Quando vemos Jó afirmando sobre o homem, sua alma e sua destinação, neste mesmo capítulo, leremos “Eu sou como aquele que é zombado por seu vizinho, que invoca a Deus, e ele lhe responde; o homem justo e reto é motivo de riso e escárnio” (v. 4), e nesse cenário prefigura o CRISTO de DEUS no Calvário. Veja as passagens: “Salvou os outros; que salve a si mesmo, se é o Cristo, o escolhido de Deus!”, “Você não é o Messias? Então salve a você mesmo e a nós também!” ou “Salva-te a ti mesmo, se és Filho de Deus, e desce da cruz! Salvou os outros, a si mesmo não pode salvar-se. Desça da cruz, e creremos nele.
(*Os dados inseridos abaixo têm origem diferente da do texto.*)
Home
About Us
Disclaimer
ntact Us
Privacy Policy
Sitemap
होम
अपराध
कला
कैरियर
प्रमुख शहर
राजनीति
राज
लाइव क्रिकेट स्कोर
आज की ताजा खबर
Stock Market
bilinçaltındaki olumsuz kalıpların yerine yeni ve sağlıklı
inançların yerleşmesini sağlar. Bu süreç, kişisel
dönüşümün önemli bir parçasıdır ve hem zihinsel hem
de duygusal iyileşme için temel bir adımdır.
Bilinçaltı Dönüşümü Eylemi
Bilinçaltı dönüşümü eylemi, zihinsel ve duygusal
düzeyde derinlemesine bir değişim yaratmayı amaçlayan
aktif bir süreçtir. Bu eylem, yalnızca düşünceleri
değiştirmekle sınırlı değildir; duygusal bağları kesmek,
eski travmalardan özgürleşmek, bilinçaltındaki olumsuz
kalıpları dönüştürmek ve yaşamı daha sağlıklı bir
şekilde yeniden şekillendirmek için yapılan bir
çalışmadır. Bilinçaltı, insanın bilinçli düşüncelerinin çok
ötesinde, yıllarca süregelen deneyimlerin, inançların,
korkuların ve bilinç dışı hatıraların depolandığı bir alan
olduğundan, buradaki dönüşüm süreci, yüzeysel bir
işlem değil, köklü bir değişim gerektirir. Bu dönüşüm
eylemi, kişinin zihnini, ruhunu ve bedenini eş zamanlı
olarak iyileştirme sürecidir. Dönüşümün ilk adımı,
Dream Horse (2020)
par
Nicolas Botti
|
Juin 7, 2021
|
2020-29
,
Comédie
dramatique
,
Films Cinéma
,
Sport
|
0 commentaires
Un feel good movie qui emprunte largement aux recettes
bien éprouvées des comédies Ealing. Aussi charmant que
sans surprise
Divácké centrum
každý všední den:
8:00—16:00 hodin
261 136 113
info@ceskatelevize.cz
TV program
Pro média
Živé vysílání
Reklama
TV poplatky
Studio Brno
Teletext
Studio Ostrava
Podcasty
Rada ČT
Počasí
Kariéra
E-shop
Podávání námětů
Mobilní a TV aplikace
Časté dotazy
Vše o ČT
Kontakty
Confiou em Deus; pois venha livrá-lo agora” (MC 15:16-20, MT 27:27-31 e LC 23:39) - em meio ao caos e à humilhação, a resposta do SALVADOR foi a entrega absoluta: "PAI, em tuas mãos entrego o meu espírito" - “Ninguém zomba de Deus”. Resta-nos a pergunta essencial: nas mãos de quem está a sua alma?

2 CORÍNTIOS 1:4

 

2 CORÍNTIOS 1:4

É ele que nos conforta em toda a nossa tribulação, para podermos consolar os que estiverem em qualquer angústia, com a consolação com que nós mesmos somos contemplados por Deus

Inegavelmente, enfrentaremos dias em que nossa fé será testada até o limite. Nesses momentos, lembramos que felizes são os que perseveram, pois receberão a "coroa da vida" (Tiago 1:12). As ESCRITURAS nos desafiam a encarar as provações com alegria (Tiago 1:2-4) e a não estranhar a "ardente prova", mas nos alegrarmos por sermos participantes dos sofrimentos de CRISTO (1 Pedro 4:12-13).

Para o apóstolo Paulo, a vida cristã não era superficial. Ele enfrentou dores profundas, muitas vezes sem um abraço humano ou uma "destra de amizade". No entanto, é nessa vulnerabilidade que a finalidade da tribulação se revela: somos moldados para ajudar quem atravessa reveses e angústias, retribuindo o cuidado que já recebemos de DEUS.

Ver o próximo sofrer - seja por perseguição à PALAVRA ou pelas lutas da vida - deve despertar em nós compaixão e motivação a consolá-lo. O detalhe mais extraordinário é que JESUS nos enviou o CONSOLADOR. Portanto, ao estendermos a mão a quem chora, tornamo-nos instrumentos do próprio ESPÍRITO SANTO - fazemo-nos um com Ele. Fomos confortados para confortar; que sejamos, na prática, a expressão do amor de DEUS.